Zamoyski first visited Poland in the 1960s. He has dual Polish-British nationality and speaks English, Polish, French, Italian and Russian. His parents, Count Stefan Zamoyski (1904-1976) and Princess Elizabeth Czartoryska (1905–1989), married in 1929 in Gołuchów, Poland, but left their homeland in 1939 soon after its invasion by Germany and Russia. When the Soviets took power at the end of World War II, they found themselves stranded in the West, eventually settling in London.

Zamoyski lives in London with his wife, the painter Emma Sergeant, whom he married in 2001. They also spend some time in their second home near Zamość in south-eastern Poland, the city founded by his forefathers in the 1500s and retaining much of its Renaissance character, designed by the Italian architect, Bernardo Morando.

As a landowner in Poland, Zamoyski is active in preserving the natural habitat within an area of great biodiversity. He has planted thousands of trees and restored a number of traditional wooden country cottages there.

Career

Zamoyski is a freelance historian and author of over a dozen books, including two major bestsellers, his history of Poland, The Polish Way, and his account of Napoleon's invasion of Russia in 1812. His most recent book, Phantom Terror, The Threat of Revolution and the Repression of Liberty, is a scholarly and provocative study of Europe following the French Revolution and the influences of the Enlightenment.
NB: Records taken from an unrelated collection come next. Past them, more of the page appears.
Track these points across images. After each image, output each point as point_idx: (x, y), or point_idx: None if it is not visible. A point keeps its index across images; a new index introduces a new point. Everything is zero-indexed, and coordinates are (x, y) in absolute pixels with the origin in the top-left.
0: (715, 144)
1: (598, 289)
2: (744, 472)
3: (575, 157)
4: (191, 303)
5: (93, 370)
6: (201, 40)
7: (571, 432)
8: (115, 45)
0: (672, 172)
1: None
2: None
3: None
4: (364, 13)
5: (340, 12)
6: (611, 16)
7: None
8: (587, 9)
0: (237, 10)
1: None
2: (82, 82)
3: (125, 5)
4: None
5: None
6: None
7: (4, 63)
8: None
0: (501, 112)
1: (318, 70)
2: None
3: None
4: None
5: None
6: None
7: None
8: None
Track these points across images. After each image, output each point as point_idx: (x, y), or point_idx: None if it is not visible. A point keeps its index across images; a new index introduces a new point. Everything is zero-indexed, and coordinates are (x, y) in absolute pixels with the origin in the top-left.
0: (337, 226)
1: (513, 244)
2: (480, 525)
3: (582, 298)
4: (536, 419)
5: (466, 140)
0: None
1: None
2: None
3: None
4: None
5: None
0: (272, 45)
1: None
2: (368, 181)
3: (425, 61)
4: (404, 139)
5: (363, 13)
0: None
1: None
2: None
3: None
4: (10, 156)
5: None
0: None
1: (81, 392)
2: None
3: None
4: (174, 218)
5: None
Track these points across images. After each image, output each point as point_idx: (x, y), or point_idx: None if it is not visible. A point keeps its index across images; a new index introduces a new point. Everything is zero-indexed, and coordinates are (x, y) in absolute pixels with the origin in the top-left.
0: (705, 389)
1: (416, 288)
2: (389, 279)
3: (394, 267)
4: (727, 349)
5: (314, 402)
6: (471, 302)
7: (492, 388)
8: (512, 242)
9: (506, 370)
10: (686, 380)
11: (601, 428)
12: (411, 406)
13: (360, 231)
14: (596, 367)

Zamoyski's books have been translated into more than a dozen languages. His history of Poland has brought knowledge of that country to millions and is deemed the benchmark handbook on the subject for any diplomat, businessman, or cultural tourist travelling there. Zamoyski has lectured in Europe, the US and Australia, as well as making television and radio appearances. Various debates in which he has taken part are accessible online. His biography of Chopin, Chopin. Prince of the Romantics, was serialised as the 'Book of the Week’ on BBC Radio 4 in 2012.

Books

  • Zamoyski, Adam (1980). Chopin: A Biography. London: Collins. 
  • Zamoyski, Adam (1981). The Battle for the Marchlands. A history of the 1920 Polish-Soviet War. Boulder: East European Monographs. 
  • Zamoyski, Adam (1982). Paderewski. A Biography. London: Collins. 
  • Zamoyski, Adam (1987). The Polish Way: A Thousand-Year History of the Poles and Their Culture. London: John Murray. 
  • Zamoyski, Adam (1992). The Last King of Poland. London: Jonathan Cape. 
  • Zamoyski, Adam (1995). The Forgotten Few: The Polish Air Force in the Second World War. London: John Murray. 
  • Zamoyski, Adam (1999). Holy Madness: Romantics, Patriots and Revolutionaries 1776-1871. London: Weidenfeld & Nicolson. 
  • Zamoyski, Adam (2001). Poland: A Traveller's Gazetteer. London: John Murray. 
  • Zamoyski, Adam (2001). The Czartoryski Museum. London: Azimuth Editions. 
  • Zamoyski, Adam (2004). Moscow 1812: Napoleon's Fatal March on Moscow. New York: HarperCollins. 
  • Zamoyski, Adam (2007). Rites of Peace, The fall of Napoleon & the Congress of Vienna. London: HarperCollins. 
  • Zamoyski, Adam (2008). Warsaw 1920 - Lenin's Failed Conquest of Europe. London: HarperCollins. 
  • Zamoyski, Adam (2009). Poland: A History. London: HarperPress. 
  • Zamoyski, Adam (2010). Chopin. Prince of the Romantics. London: HarperCollins. 
  • Zamoyski, Adam (2014). Phantom Terror: The Threat of Revolution and the Repression of Liberty 1789-1848. London: William Collins. 
  • Zamoyski, Adam (2018). Napoleon: A Life. London: William Collins. 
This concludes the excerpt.